BWL am Kiosk

■ Diesen Monat stellt "Impulse" seine Ostausgabe ein - nun leistet nur noch "Capital" lebensnahe Reeducation

„Der Apfel ist laut Umfrage das bebliebteste Obst in den alten Bundesländern, ihm folgt die Banane. In den neuen Bundesländern ist es umgekehrt“, meldete das Wirtschaftsmagazin Impulse einst in seiner Ostausgabe. Derartige Informationen über „gesamtdeutsche Befindlichkeiten“ werden wir künftig missen müssen. Denn mit der Januarausgabe stellt Gruner+Jahr das Heft ein. Damit ereilt Impulse dasselbe Schicksal wie die Wirtschaftswoche und DM (Handelsblatt-Gruppe), die ihre Ostverwandtschaft bereits Ende 1993 beziehungsweise 1995 begruben.

Was den Konsum von Bananen anging, lagen die neuen Bundesländer nach der Einigung zwar schnell vorne, in anderen Wirtschaftsbereichen witterte G+J allerdings noch Nachholbedarf. Seit 1992 schickten die Impulse-Macher daher das ABC der Marktwirtschaft von ihrer Kölner Wirtschaftswarte aus gen Osten – inclusive eines Solidarabschlags: Für vier Mark ging Impulse Ost über die Theke, die Westausgabe kostet zehn.

„Das Magazin für unternehmerischen Erfolg in den neuen Bundesländern“ sollte nicht nur billiger sein, sondern auch so aussehen. Ein zu lebhaftes Layout hätte die an sozialistische Farblosigkeit gewöhnten Ossis ohnehin nur verschreckt – so wurde gemutmaßt. „Der einfache Nutzwert stand im Vordergrund“, sagt Marlene Brockmann, vormals geschäftsführende Redakteurin der Ostausgabe. So kam das neue wirtschaftliche Wir-Gefühl in Telekom-Rosa und -Grau an die Kioske der ehemaligen DDR. „Außerdem haben wir immer versucht, die Zielgruppe selbst auf den Titel zu nehmen“, sagt Brockmann, für die „da ein bißchen der Stolz auf die eigene Leistung mitschwingt“.

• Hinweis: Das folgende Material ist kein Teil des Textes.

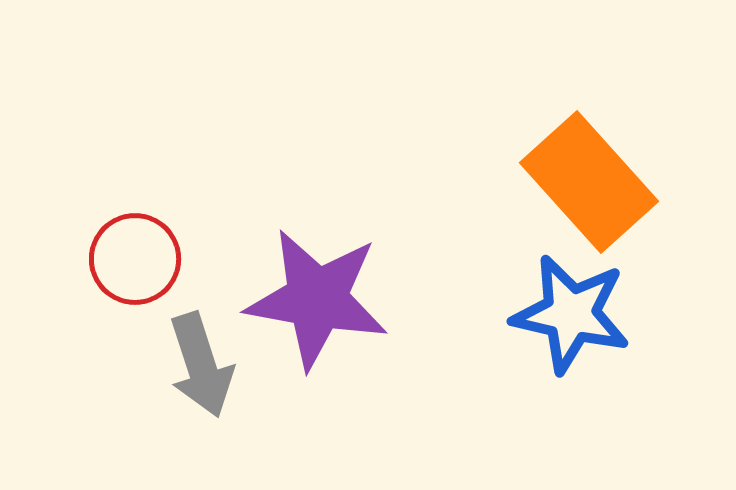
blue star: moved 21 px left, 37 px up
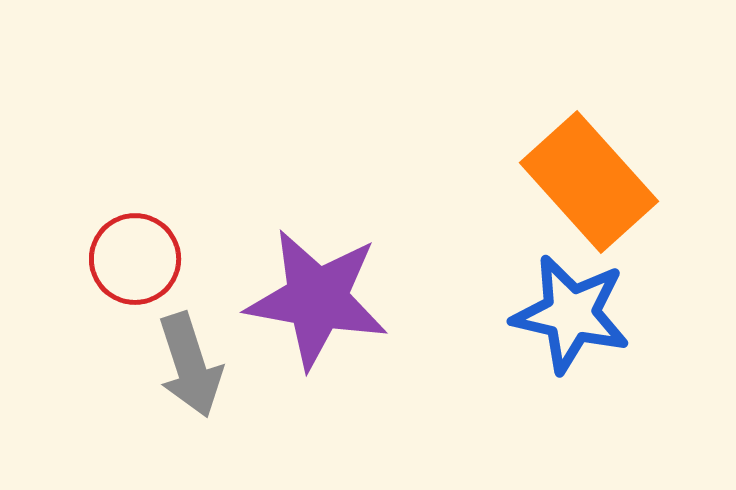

Und weil der emotionale Wiedererkennungseffekt eine große Rolle spiele, fand sich zwischen den aufstrebenden Ostunternehmen auch so manche frohlockende „Ost schluckt West“-Geschichte auf dem Titelblatt wieder. Exotisches Vokabular wie Franchising, Bench-marking oder Incentives wurde jenseits weltmännischen Fachsimpelns einfach erklärt. Für Marlene Brockmann war es das Ziel, „die ganzen Sachen ein bißchen didaktisch zu bringen, für jeden nachvollziehbar“. Die klassischen Wirtschaftspressethemen wie Versicherungen, Steuern, Marketing, Rente und Aktien rollten die Redakteure von vorne auf und präsentierten sie möglichst praxisnah. Mit deutsch-deutscher Nächstenliebe hatte die Mission Marktwirtschaft freilich wenig zu tun. Eher schon sollte die Ostausgabe den Markt für das Hauptheft ebnen und Anzeigenkunden ködern, die West- und Ostheft im günstigen Doppelpack buchen konnten.

Doch so recht wollten sich die ostdeutschen Leser mit dem gedruckten Volkshochschulkurs BWL nicht anfreunden: Durchschnittlich wurden lediglich 8.000 Hefte verkauft. Aber nicht die bescheidene Auflage habe laut Verlag zur Einstellung von Impulse Ost geführt, sondern daß „die Leute drüben nicht mehr in den Kinderschuhen stecken“. Das Informationsniveau habe sich so weit angenähert, daß keiner mehr auf Wirtschaftsnachhilfe angewiesen sei. Das zeige sich daran, daß sich Impulse West zunehmend auch im Osten etabliere, so der Chefredakteur des Stammhefts, Wolfram Baenke. Während er im Editorial der letzten Ausgabe von „unserer kleinen Wiedervereinigung“ schwärmt, zeigt sich Marlene Brockmann ob so viel Eintracht allerdings eher skeptisch: „Das ist jetzt ein gemeinsames Westheft – wenn auch gesamtdeutsch genannt“, sagt sie.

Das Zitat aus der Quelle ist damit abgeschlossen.